Lesbian filmmaker Jane Anderson has signed a deal with Fine Line Features to write and direct the big-screen adaptation of Meg Wolitzer's 2003 novel "The Wife." Anderson's other woman-centric credits include penning the film "How to Make an American Quilt" and both writing and directing "When Billie Beat Bobby" and last year's sex-change drama, "Normal." Set in New York's literary world, "The Wife" concerns a woman who decides to leave her husband, a famous novelist, thus uncovering some unpleasant domestic secrets. There's no cast or script yet, so that leaves the impatient plenty of time to read the book and adopt a superior literary attitude when friends talk about the movie.

A 'Man Made' man

Ken Baker, the West Coast executive editor of "Us Weekly" magazine, wasn't confused about his gender identity, but his brain was. Baker published a book in 2001 called "Man Made: A Memoir of My Body," which documented his struggle with a rare brain tumor that produced female hormones in his body. The tumor interrupted his physical development as male, until surgery corrected the condition when he was 27. Now his story is being made into a film, but not as a medical drama. It will be adapted for the screen by writer Gary Rosen as a comedy about a man who goes through puberty at 27. That's one way to sidestep the typical trap of the tear-jerking, Lifetime Network-style movie. And it may just prove that boys really "don't" cry after all.

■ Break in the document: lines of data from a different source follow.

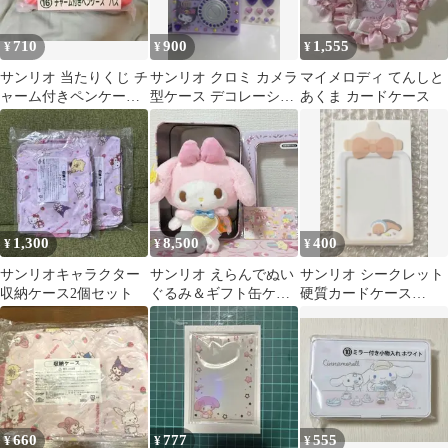
710
900
1,555
¥
¥
¥
サンリオ 当たりくじ チ
サンリオ クロミ カメラ
マイメロディ てんしと
ャーム付きペンケース
型ケース デコレーショ
あくま カードケース
バス
ンシール付き
1,300
8,500
400
¥
¥
¥
サンリオキャラクター
サンリオ えらんでぬい
サンリオ シークレット
収納ケース2個セット
ぐるみ＆ギフト缶ケー
硬質カードケース
ス マイメロディ
KIRIMI 哺乳瓶
660
777
555
¥
¥
¥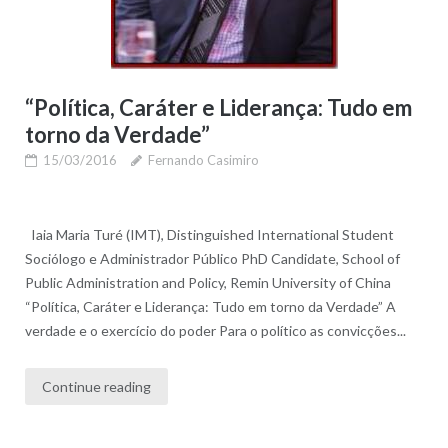
“Política, Caráter e Liderança: Tudo em
torno da Verdade”
15/03/2016
Fernando Casimiro
Iaia Maria Turé (IMT), Distinguished International Student
Sociólogo e Administrador Público PhD Candidate, School of
Public Administration and Policy, Remin University of China
“Política, Caráter e Liderança: Tudo em torno da Verdade” A
verdade e o exercício do poder Para o político as convicções...
Continue reading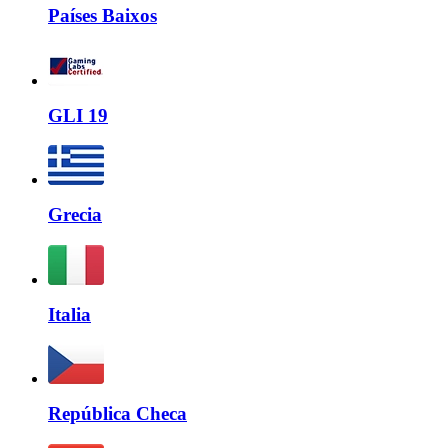
Países Baixos
GLI 19
Grecia
Italia
República Checa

Heath and Jake Aren't saddled up yet

Yes, it's true. Screen heartthrobs Heath Ledger and Jake Gyllenhaal are in talks to star in Ang Lee's upcoming feature, "Brokeback Mountain." The story of two cowboys who, while married to women and remaining in Montana – instead of running off to West Hollywood – conduct a passionate, heartbreakingly clandestine affair for over 20 years, "Brokeback" aims to break the idiotic taboo against male affection in big studio Hollywood movies. But keep this in mind: it's not a done deal yet, the stars aren't officially rounded up, and "in talks" means just that. When dotted lines are signed, cameras roll, editing is completed, and the MPAA is finished with its predictable freak-out over it all, then Romeo will get excited. Until then, it's a case of counting your cowboys before they hatch. Or something like that.